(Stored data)
_ _ _ _
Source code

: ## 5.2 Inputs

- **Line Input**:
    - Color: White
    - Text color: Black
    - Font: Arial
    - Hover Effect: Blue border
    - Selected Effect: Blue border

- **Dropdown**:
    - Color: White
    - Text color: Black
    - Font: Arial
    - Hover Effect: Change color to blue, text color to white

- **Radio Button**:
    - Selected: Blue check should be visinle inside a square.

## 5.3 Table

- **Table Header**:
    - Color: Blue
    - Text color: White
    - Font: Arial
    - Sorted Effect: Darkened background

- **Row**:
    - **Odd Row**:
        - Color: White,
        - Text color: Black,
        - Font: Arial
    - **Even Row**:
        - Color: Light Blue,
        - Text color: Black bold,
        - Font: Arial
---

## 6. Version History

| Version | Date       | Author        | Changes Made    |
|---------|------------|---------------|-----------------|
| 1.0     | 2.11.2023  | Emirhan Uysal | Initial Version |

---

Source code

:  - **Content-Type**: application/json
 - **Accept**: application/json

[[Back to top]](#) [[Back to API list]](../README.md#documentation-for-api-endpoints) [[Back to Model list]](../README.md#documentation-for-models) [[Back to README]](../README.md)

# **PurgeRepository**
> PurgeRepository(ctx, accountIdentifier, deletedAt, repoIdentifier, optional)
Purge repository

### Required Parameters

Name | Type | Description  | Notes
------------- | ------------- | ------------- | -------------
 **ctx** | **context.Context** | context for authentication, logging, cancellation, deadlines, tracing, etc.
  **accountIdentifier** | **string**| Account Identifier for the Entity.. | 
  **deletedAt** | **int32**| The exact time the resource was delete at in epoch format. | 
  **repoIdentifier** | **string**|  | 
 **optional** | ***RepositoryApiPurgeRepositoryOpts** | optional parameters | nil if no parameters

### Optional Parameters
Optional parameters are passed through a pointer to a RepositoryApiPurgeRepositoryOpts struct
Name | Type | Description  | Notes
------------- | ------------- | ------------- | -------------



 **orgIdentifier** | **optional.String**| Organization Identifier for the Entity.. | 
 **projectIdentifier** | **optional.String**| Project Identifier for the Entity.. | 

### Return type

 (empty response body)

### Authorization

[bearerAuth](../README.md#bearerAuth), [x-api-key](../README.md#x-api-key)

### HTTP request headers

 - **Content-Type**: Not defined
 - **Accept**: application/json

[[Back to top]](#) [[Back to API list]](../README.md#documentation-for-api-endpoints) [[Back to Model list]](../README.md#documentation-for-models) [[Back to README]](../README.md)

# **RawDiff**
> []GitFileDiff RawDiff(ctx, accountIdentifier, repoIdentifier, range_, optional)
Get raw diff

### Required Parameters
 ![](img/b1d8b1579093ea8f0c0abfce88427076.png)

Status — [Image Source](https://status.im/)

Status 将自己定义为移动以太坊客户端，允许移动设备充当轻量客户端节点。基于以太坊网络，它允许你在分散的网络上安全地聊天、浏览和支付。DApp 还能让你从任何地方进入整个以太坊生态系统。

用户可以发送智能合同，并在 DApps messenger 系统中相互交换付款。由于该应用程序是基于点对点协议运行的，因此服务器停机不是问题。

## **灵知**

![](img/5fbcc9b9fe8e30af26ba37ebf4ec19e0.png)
_ _ _ _
(TASK DETAILS):
Take every line from the data that contains the word "RepositoryApiPurgeRepositoryOpts".

(RESPONSE TO THIS EXERCISE):
 **optional** | ***RepositoryApiPurgeRepositoryOpts** | optional parameters | nil if no parameters
Optional parameters are passed through a pointer to a RepositoryApiPurgeRepositoryOpts struct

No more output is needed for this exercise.